Complete the following:
A. Answer these questions using the Transformers 3 review:
(i) Which producer does the review name for the film?
(ii) Where does the Autobots' ship crash land?
(iii) In what year does the space war between the US and USSR begin?
B. Reproduce the Transformers 3 review from "2) Michael Bay" up to and including "USSR in 1961.".
-- start Text section --
Shock, awe, and the life-sucking abyss: 8 notes on Transformers 3: Dark of the Moon
1) As the uber-blockbuster of the summer, Michael Bay's Transformers 3: Dark of the Moon has enough firepower, swooping camera movement, race car mise en scene, jingoistic shots of soldiers running into position, and flying robots crashing into buildings to make one's writing feel small. Transformers 3 is all about the spectacle of size and the obliteration of puny human concerns like movie criticism. When the movie finds time to mock Tweeters, bloggers, and authors of books, it keeps suggesting the question: what form of promotion can remotely compare to the military precision of this Steven Spielberg-produced onslaught? Even Fox TV gets both its product placement and its comeuppance as yet another opportunistic network.
2) Michael Bay is in the business of manufacturing pseudo-awe. His hack-workmanship has attained a level of sophistication that at least merits some rhetorical analysis. How does he attempt to persuade the viewer to bow down to his third vision of a Hasbro robot war?
3) The beginning of the movie resembles the start of Green Lantern with its grand views of outer space and a voiceover narration describing recent intergalactic strife. A losing war with the Decepticons has left the poor Autobots scrambling to hide something in outer space. Their ship crash lands on the dark side of the moon. Sensors on earth notice its mysterious dull thud, and this event jumpstarts a space war between the US and USSR in 1961.
-- end Text section --
-- start Dataset records --
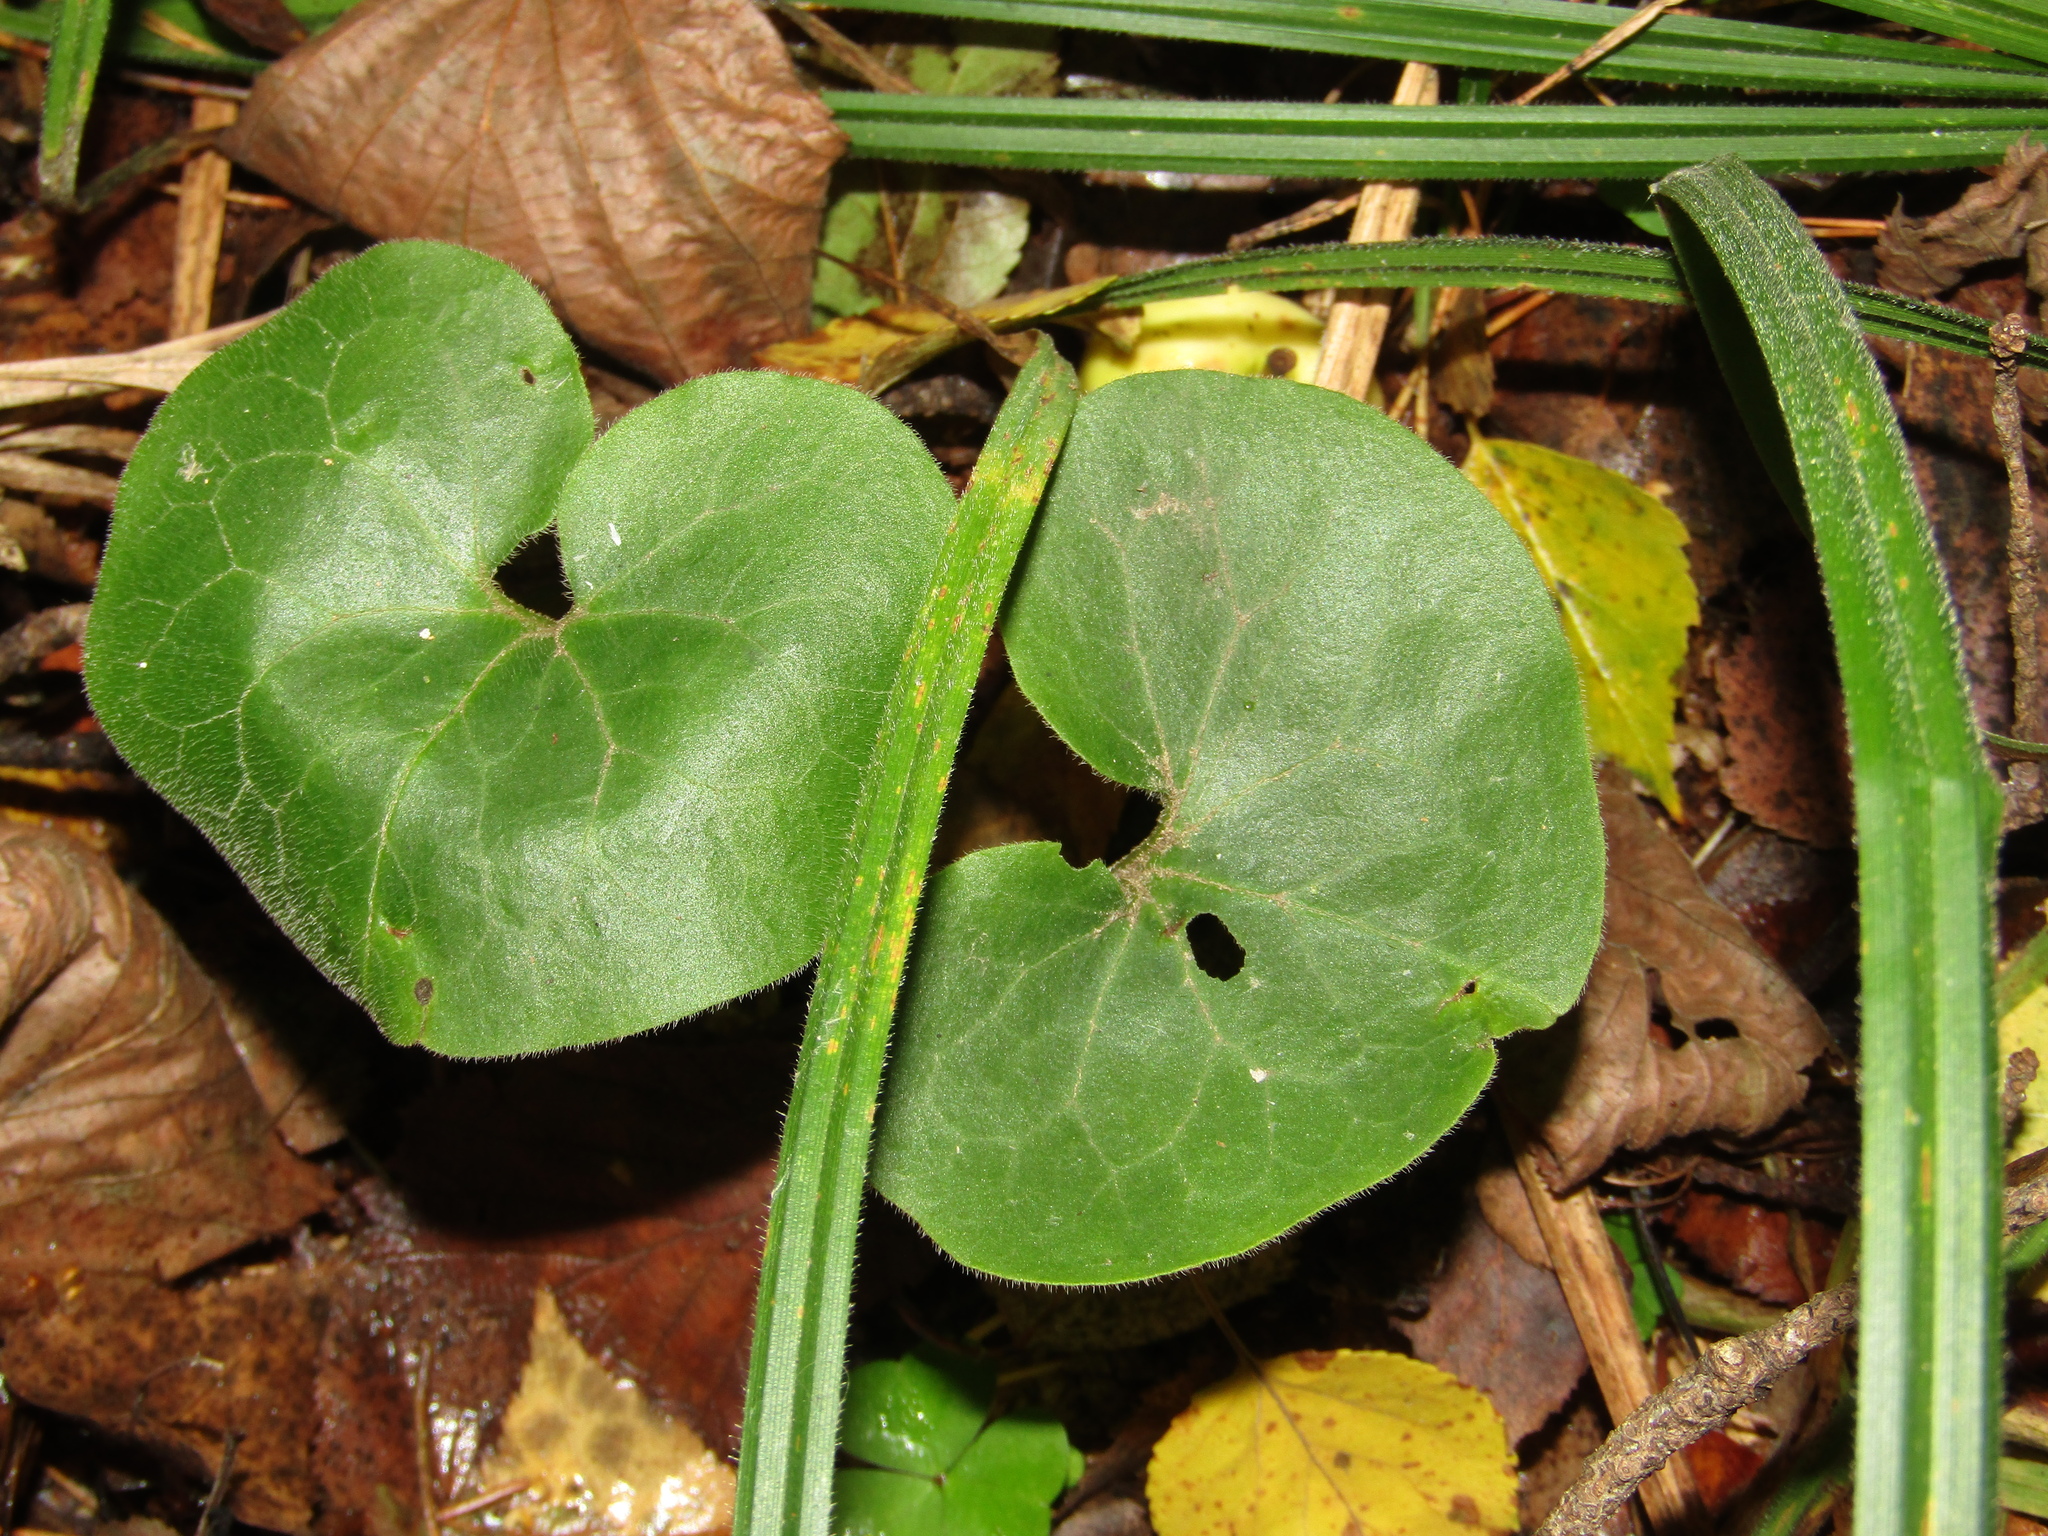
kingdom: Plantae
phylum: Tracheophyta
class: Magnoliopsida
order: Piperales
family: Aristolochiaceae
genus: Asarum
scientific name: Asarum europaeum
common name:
-- end Dataset records --
Solutions below:
A.
(i) Steven Spielberg
(ii) On the dark side of the moon
(iii) 1961

B.
2) Michael Bay is in the business of manufacturing pseudo-awe. His hack-workmanship has attained a level of sophistication that at least merits some rhetorical analysis. How does he attempt to persuade the viewer to bow down to his third vision of a Hasbro robot war?
3) The beginning of the movie resembles the start of Green Lantern with its grand views of outer space and a voiceover narration describing recent intergalactic strife. A losing war with the Decepticons has left the poor Autobots scrambling to hide something in outer space. Their ship crash lands on the dark side of the moon. Sensors on earth notice its mysterious dull thud, and this event jumpstarts a space war between the US and USSR in 1961.